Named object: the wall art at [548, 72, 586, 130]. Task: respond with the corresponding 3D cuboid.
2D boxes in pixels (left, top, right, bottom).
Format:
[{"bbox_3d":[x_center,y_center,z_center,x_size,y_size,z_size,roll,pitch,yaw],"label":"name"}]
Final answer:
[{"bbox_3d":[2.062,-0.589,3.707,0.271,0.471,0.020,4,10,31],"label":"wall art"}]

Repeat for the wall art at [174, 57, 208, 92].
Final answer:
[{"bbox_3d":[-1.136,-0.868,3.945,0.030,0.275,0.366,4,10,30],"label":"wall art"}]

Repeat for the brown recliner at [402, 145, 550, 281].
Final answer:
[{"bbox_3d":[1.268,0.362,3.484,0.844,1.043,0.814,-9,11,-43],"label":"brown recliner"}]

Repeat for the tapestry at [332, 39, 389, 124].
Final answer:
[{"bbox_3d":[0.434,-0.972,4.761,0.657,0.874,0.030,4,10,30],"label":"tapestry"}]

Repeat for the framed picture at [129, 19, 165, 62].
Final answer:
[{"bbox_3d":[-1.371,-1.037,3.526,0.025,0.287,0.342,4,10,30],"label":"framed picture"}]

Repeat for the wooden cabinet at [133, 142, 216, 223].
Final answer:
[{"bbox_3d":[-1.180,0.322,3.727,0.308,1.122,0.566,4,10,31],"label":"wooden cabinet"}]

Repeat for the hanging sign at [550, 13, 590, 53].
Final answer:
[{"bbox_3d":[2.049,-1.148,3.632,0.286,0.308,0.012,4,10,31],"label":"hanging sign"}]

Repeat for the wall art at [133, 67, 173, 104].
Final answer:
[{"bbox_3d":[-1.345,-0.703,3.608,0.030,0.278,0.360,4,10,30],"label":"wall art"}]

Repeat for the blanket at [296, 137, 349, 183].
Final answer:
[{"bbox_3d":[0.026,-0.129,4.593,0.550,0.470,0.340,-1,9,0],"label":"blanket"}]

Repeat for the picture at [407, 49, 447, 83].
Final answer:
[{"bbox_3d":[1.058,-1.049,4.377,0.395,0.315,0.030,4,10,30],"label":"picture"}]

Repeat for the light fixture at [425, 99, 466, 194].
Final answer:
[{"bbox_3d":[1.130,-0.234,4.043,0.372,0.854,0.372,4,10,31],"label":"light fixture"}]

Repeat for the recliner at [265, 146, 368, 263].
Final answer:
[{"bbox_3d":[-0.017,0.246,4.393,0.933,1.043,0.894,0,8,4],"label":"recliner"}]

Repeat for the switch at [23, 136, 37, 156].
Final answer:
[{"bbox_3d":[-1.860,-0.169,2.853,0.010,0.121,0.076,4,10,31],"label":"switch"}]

────

_Problem to solve_. Output the records from the line containing "Repeat for the wall art at [133, 67, 173, 104]." through the end of the records as a two-column CSV with the headers input and output, with one row per record holding its text and its answer. Put each value in one quoted field and turn its line breaks into spaces.

_Result of this task_.
input,output
"Repeat for the wall art at [133, 67, 173, 104]. Final answer:","[{""bbox_3d"":[-1.345,-0.703,3.608,0.030,0.278,0.360,4,10,30],""label"":""wall art""}]"
"Repeat for the blanket at [296, 137, 349, 183]. Final answer:","[{""bbox_3d"":[0.026,-0.129,4.593,0.550,0.470,0.340,-1,9,0],""label"":""blanket""}]"
"Repeat for the picture at [407, 49, 447, 83]. Final answer:","[{""bbox_3d"":[1.058,-1.049,4.377,0.395,0.315,0.030,4,10,30],""label"":""picture""}]"
"Repeat for the light fixture at [425, 99, 466, 194]. Final answer:","[{""bbox_3d"":[1.130,-0.234,4.043,0.372,0.854,0.372,4,10,31],""label"":""light fixture""}]"
"Repeat for the recliner at [265, 146, 368, 263]. Final answer:","[{""bbox_3d"":[-0.017,0.246,4.393,0.933,1.043,0.894,0,8,4],""label"":""recliner""}]"
"Repeat for the switch at [23, 136, 37, 156]. Final answer:","[{""bbox_3d"":[-1.860,-0.169,2.853,0.010,0.121,0.076,4,10,31],""label"":""switch""}]"